BEGIN Data shown

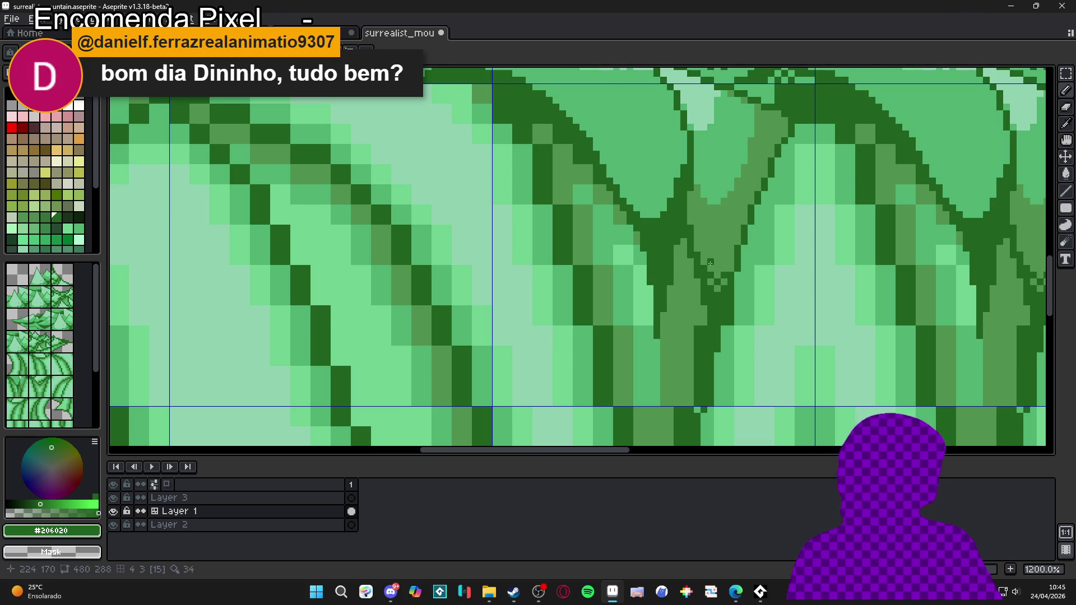
- Recolour dark trunk pixels along the diagonal with mid-green #509050
scroll(716, 268, down, 7)
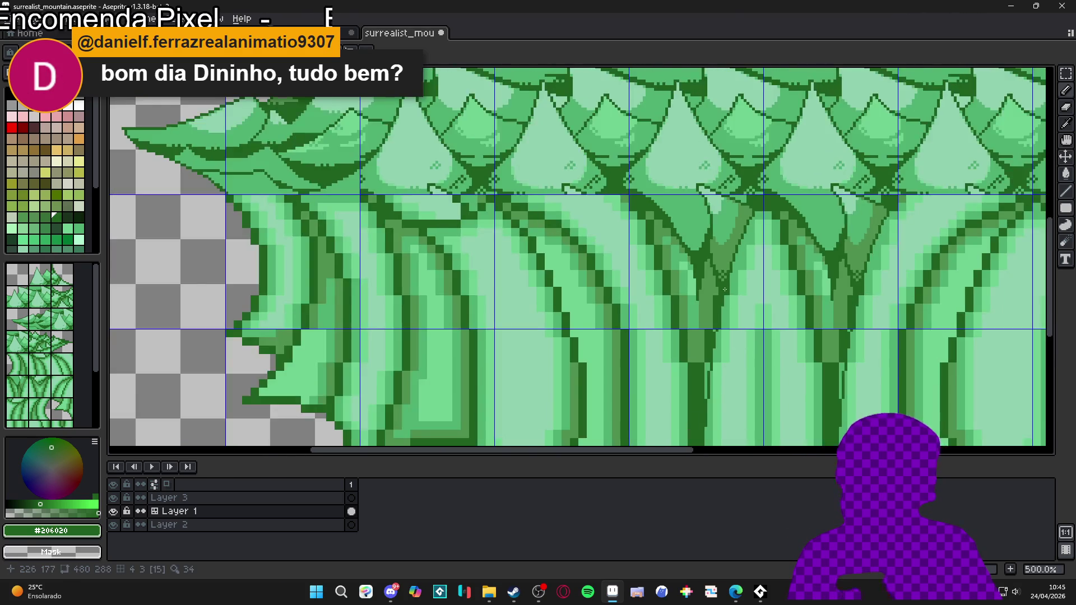
scroll(716, 300, up, 2)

END Data shown

> [Exercise aim]:
Repeat the data above word for word, without pictures.

> [Response for this exercise]:
- Recolour dark trunk pixels along the diagonal with mid-green #509050
scroll(716, 268, down, 7)
scroll(716, 300, up, 2)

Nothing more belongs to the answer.